Nonlinearity correction results in significant improvement in accuracy on peak centroid determination and takes only a few minutes to create. The figure shows the automatically constructed system nonlinearity curve for a given detector system.


  • FWHM (detector resolution) vs. energy curve fitting

  • ADC test module
The differential nonlinearity specifies the non-uniformity of the ADC’s channel widths. For the measurement, a sliding pulser signal (e.g. BNC PB-1 Pulser with LG-1 Ramp Generator) should be connected to the ADC input. In order to reduce the statistical error, the measurement typically takes 10-24 hours to collect sufficient data (usually 100 000 counts in each channel). The differential nonlinearity - expressed in percentage - is the maximum deviation of counts in any channel compared to the average number of counts in all channels.

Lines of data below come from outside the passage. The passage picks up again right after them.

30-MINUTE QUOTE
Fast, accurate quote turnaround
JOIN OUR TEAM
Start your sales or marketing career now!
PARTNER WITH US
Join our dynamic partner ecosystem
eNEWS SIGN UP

  • Support for Dual Loss Free Counting (LFC) spectra
The Loss-Free Counting (LFC) method provides the ability of performing real-time correction of system counting losses needed e.g. when measuring short-lived radionuclides in NAA. Among the several implementations the Westphal’s Virtual Pulse Generator technique of LFC seems to be the most advanced, which proved to be accurate up to 700 kHz. Since the LFC adds n rather than one for every event that is stored, the counting statistics of the corrected spectra is non-Poisson in nature. Consequently, the use of conventional peak search routines for LFC corrected spectra would result in hundreds of false peaks. A straightforward solution, marketed by Canberra, is the Dual Spectrum LFC module which accumulates a loss-free corrected and an uncorrected spectrum simultaneously in adjacent halves of the memory. Analysis of such a tandem spectrum provides more accurate quantification of the data than analysis from a single spectrum.

  • Nuclide identification for NAA and PGAA
This option is intended for qualitative and quantitative analysis of gamma-ray spectra, applicable for almost every popular measurement method (e.g. different types of neutron activation analysis, prompt gamma activation analysis, fission product monitoring, charged-particle activation, photoactivation etc.). At this stage only a simple analysis of NAA and PGAA spectra is implemented.

  • Various output formats (CSV, PKL, Sampo) for further data processing
    • Comma separated value file (*.csv). Convenient to load data to spreadsheet applications
    • Peak list file (*.pkl). Contains peak positions, energies, intensities, all uncertainites and the chi-value
    • Sampo-90 compatible output (*.ptf). This is widely used in a number of composition-calculation programs, such as KAYZERO/SOLCOI, a software package for k0-NAA.